***** Records provided

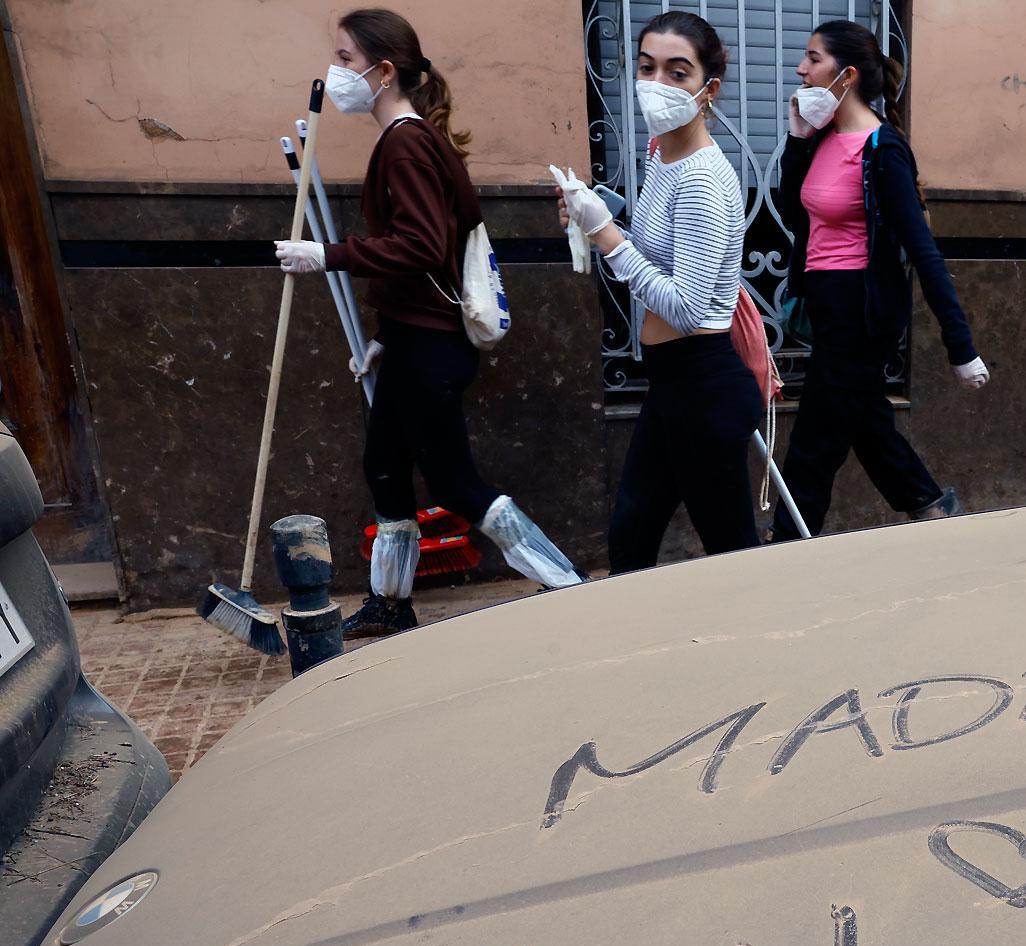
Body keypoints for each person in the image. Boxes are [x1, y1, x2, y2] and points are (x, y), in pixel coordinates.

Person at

**********
***** Records provided

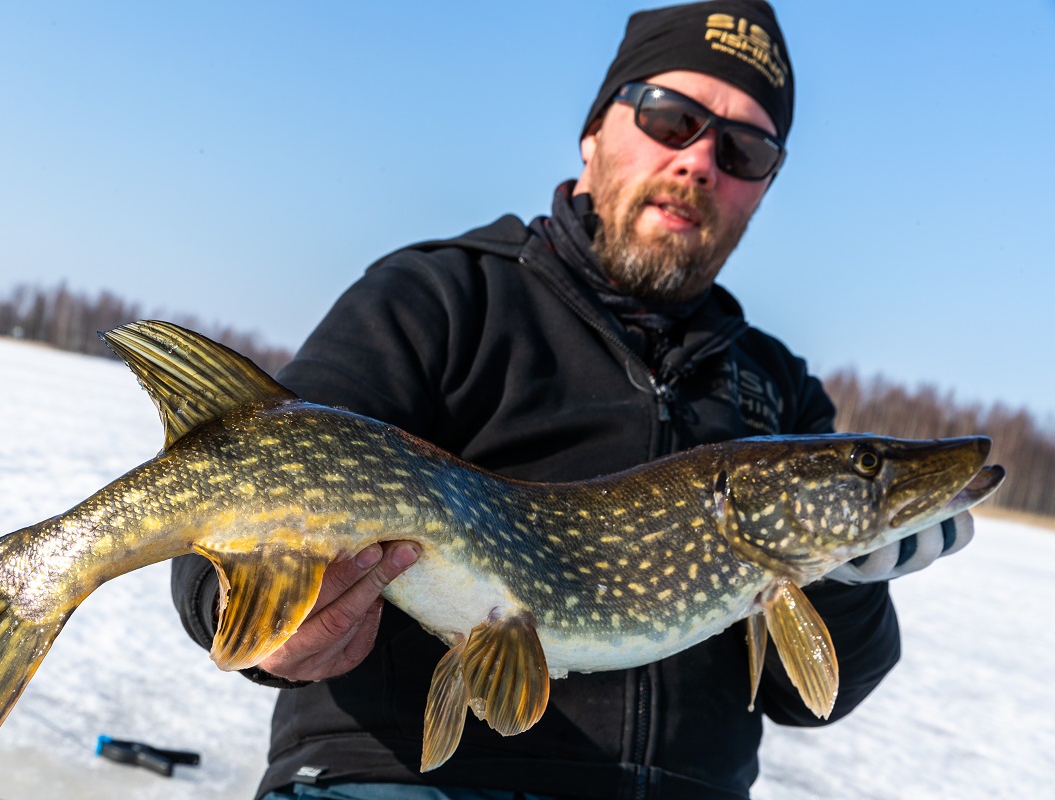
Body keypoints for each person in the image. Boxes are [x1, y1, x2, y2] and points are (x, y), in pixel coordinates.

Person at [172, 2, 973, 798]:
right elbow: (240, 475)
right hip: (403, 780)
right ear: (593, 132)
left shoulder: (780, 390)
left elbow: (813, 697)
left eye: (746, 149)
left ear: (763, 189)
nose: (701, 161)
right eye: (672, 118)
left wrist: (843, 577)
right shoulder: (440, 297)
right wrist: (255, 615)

**********

Every line above from the line with "left eye: (746, 149)" to the line with "right wrist: (255, 615)", inclusive, must be returned exactly; no other line belongs in the reply.

left eye: (746, 149)
left ear: (763, 189)
nose: (701, 161)
right eye: (672, 118)
left wrist: (843, 577)
right shoulder: (440, 297)
right wrist: (255, 615)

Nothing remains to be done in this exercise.